What’s a key question that will help spark a debate or begin a conversation about this film?
Chris: The usual narrative in stories is that extreme suffering, pain, and evil can cause the greatest good to emerge. But what happens when it doesn’t? What happens when negativity destroys whatever it touches, and leaves behind something even worse. Does looking at it from that perspective make us more or less likely to challenge ourselves to stop these things before they start?
Amanda: Will people always find a way to excuse their actions?
Would you like to add anything else?
I just want to add that while Amanda and I may be the voice for this project, that is only because of circumstance. This film is the result of a collective effort from a talented cast and crew that came from all over the continent, willing to work for a minimal wage, to be a part of a story that they believed in telling.

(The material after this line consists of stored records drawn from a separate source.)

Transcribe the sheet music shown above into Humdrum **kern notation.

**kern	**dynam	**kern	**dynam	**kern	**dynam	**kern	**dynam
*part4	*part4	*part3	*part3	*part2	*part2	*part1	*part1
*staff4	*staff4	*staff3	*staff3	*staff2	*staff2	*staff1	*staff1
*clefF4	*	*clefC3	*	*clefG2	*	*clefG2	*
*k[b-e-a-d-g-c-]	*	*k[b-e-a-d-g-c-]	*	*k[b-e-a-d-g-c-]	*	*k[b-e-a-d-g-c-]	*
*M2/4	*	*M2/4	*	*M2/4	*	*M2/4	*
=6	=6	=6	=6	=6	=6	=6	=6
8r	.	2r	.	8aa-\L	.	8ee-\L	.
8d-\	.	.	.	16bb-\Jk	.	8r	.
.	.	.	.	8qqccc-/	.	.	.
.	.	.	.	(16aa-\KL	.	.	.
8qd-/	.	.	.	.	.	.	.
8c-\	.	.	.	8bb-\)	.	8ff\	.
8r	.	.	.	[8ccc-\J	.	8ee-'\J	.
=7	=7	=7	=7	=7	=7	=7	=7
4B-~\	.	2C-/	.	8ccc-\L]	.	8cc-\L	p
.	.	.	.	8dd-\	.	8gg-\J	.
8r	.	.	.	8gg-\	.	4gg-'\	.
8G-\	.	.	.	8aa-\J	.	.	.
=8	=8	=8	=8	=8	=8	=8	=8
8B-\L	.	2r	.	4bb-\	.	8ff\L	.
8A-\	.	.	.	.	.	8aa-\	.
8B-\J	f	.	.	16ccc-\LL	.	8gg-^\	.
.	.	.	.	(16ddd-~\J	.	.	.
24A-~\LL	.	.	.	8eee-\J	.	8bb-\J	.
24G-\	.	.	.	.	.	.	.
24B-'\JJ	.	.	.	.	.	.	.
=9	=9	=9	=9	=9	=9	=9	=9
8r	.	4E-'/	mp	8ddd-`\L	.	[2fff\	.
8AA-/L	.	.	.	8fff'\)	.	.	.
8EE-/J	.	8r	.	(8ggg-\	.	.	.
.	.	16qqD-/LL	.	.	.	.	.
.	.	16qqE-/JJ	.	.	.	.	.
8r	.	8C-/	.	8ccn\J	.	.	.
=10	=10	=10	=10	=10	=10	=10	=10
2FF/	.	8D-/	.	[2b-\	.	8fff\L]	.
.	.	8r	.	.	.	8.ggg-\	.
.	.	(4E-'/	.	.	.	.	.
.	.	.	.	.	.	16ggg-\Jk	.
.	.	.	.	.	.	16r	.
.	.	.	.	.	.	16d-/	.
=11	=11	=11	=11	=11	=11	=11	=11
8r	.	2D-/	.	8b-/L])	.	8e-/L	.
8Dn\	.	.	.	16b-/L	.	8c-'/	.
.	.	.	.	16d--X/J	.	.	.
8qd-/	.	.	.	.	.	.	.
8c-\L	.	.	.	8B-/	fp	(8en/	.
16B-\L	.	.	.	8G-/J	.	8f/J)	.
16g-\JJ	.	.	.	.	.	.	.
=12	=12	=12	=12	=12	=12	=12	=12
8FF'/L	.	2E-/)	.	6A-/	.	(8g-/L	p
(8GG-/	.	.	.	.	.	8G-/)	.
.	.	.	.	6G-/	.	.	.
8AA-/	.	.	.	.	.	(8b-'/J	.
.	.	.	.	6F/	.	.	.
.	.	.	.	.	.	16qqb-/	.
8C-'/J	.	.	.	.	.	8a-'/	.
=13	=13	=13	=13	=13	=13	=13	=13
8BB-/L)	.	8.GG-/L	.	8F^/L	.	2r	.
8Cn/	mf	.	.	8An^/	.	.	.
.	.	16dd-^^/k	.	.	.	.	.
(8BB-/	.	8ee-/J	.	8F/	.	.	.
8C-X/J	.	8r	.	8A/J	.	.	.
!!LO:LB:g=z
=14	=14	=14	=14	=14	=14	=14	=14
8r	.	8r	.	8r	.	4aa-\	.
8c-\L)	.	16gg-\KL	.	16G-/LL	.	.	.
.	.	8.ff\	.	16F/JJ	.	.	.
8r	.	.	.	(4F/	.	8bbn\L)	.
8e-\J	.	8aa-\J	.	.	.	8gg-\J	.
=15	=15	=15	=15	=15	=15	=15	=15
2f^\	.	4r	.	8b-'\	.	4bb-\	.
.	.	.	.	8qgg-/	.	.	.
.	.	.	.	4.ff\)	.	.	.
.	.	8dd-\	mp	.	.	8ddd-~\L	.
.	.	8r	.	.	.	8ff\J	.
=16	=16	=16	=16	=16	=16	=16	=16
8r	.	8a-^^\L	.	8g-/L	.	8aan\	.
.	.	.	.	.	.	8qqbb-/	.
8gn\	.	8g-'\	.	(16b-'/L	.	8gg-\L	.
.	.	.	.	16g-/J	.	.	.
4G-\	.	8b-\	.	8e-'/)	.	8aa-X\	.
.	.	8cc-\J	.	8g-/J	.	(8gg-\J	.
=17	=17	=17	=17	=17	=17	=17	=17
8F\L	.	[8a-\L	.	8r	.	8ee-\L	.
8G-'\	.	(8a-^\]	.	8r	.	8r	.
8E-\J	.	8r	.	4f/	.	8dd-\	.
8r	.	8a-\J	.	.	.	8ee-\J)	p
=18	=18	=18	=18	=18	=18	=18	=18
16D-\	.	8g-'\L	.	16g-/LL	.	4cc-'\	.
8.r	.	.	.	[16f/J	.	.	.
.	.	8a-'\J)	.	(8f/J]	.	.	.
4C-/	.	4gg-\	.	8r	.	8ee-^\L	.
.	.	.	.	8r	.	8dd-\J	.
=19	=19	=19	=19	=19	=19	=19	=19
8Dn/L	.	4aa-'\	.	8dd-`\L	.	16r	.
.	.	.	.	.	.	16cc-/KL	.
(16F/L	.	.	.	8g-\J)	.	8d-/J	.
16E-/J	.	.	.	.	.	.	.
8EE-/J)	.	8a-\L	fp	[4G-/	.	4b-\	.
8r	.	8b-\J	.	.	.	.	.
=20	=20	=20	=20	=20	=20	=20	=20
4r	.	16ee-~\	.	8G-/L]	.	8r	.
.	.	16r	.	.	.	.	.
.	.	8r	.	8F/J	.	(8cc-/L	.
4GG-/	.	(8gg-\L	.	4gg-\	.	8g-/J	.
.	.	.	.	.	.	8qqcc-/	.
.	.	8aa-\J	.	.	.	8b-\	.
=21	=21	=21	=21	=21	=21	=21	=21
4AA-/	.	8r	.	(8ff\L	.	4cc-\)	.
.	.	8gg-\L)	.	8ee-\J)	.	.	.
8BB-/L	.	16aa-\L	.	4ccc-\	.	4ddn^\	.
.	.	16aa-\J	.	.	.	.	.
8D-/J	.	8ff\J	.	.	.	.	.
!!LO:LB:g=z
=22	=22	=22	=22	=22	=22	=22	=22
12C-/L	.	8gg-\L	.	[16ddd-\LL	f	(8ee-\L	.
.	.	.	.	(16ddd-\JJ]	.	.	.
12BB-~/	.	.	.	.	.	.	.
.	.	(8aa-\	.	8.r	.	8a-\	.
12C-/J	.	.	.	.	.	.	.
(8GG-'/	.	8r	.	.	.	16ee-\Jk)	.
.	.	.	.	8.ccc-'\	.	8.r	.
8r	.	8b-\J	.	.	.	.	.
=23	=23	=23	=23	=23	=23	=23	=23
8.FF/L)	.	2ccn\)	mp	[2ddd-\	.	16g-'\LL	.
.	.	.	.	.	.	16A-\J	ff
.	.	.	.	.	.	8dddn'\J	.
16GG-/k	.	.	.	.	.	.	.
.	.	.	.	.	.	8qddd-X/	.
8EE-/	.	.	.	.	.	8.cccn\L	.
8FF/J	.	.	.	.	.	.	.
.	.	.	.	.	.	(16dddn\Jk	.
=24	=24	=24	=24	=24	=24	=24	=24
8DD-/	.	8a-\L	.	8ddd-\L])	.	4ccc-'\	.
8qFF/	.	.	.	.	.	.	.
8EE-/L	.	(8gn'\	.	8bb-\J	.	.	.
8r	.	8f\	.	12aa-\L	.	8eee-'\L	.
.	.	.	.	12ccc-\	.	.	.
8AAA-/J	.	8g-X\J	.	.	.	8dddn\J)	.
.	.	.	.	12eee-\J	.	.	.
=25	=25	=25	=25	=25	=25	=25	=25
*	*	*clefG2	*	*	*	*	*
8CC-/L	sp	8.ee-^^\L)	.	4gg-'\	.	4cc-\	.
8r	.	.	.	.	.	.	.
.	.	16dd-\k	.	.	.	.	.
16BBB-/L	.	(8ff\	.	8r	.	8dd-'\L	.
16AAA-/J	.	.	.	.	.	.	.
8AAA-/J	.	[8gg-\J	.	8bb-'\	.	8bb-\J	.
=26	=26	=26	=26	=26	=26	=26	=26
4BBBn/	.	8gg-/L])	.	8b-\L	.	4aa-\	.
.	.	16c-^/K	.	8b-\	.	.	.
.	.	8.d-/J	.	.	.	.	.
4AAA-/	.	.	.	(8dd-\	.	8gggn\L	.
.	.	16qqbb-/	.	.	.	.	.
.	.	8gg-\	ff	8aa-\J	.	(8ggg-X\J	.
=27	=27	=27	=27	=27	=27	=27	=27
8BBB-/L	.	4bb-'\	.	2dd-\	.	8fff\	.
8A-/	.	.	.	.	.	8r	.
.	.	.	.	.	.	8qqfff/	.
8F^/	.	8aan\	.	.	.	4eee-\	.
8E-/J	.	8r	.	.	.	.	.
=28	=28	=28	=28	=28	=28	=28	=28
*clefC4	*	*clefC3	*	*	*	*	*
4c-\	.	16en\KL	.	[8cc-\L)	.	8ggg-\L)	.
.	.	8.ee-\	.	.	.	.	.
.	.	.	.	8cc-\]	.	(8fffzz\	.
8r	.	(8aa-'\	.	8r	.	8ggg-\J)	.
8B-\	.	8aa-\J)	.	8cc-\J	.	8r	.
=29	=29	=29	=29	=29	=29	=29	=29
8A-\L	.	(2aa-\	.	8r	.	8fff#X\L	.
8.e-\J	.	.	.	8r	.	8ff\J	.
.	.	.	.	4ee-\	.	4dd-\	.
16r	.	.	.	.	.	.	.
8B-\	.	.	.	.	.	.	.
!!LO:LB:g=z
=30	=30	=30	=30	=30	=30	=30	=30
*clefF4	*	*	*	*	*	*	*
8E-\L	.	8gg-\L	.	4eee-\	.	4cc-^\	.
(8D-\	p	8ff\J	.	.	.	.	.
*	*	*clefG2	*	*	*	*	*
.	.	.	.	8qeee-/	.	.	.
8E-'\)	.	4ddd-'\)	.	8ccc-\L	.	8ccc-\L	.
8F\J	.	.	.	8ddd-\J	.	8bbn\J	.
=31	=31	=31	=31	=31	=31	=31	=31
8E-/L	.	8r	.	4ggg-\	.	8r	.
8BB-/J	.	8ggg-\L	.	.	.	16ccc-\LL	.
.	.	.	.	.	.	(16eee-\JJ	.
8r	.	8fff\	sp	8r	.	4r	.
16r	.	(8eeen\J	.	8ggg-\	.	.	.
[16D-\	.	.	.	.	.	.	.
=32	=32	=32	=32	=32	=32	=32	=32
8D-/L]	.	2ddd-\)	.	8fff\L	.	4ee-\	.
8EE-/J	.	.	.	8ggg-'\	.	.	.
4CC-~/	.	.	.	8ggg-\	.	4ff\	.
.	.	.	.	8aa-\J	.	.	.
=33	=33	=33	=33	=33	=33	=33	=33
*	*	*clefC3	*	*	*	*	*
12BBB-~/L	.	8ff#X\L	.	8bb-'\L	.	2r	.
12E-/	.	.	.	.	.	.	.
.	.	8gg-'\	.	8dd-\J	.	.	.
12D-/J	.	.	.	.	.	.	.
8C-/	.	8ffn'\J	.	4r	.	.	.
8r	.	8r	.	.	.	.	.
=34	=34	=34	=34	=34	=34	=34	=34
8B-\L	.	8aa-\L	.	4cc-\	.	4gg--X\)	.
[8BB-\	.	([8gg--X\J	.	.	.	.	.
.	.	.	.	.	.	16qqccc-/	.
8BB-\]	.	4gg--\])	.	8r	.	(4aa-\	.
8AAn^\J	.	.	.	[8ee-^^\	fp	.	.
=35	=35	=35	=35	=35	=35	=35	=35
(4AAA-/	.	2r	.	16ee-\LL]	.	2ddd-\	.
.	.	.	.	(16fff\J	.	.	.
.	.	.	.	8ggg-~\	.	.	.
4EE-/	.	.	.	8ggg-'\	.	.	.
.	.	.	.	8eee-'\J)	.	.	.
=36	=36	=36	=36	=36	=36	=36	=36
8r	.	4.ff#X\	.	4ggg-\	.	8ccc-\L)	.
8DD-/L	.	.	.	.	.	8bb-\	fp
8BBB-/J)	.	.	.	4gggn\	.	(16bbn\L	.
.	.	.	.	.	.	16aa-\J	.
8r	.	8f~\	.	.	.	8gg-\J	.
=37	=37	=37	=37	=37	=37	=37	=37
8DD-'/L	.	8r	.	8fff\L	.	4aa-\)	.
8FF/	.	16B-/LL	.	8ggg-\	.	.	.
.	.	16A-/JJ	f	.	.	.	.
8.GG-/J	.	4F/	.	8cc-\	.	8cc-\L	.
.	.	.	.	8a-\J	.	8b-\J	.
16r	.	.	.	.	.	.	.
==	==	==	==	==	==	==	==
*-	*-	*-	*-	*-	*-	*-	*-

When you look at the visuals, you are seeing the pure talent of Jack, our DP. When you hear the chilling score, or feel the rush of excitement or tension in the movie’s flow, that is our composer Khris, and our Editor Dan. When you squirm at the visual effects, that is Jane our on set make-up and Josh, our practical effects designer. When you hear the clear sound, which contains NO ADR, that’s because of our talented on set recordists Matt and James, and our mixer Danny.
Amanda, Jeremy and Russell all draw the audience in with their convincing, and haunting performances. As do all our supporting actors. And the whole reason anyone is even seeing this film is because of our production team. Kevin and Rachel producing, and Mat, Kyle and Sarah who crewed for us in the field. So I would like to add that when you see this movie, you are seeing all of these folks coming together with their ‘A’ game on a film that we are all proud to have been a part of.
Amanda: Definitely a thank you. To you, and to anyone else who has listened to our annoying outcries for attention.
What are the key creatives developing or working on now?
We are developing a number of shorts, and TV pilot projects. Chris still works on crime recreations, currently for Discovery Network in Washington DC. He has just completed his next feature script, and plans to apply the same principals that allow him to shoot on a minimal budget with maximum results. Production is slated to start this fall, pending funding.
Amanda: Ohhhh, #wearemovingstories…you will see. YOU WILL SEE!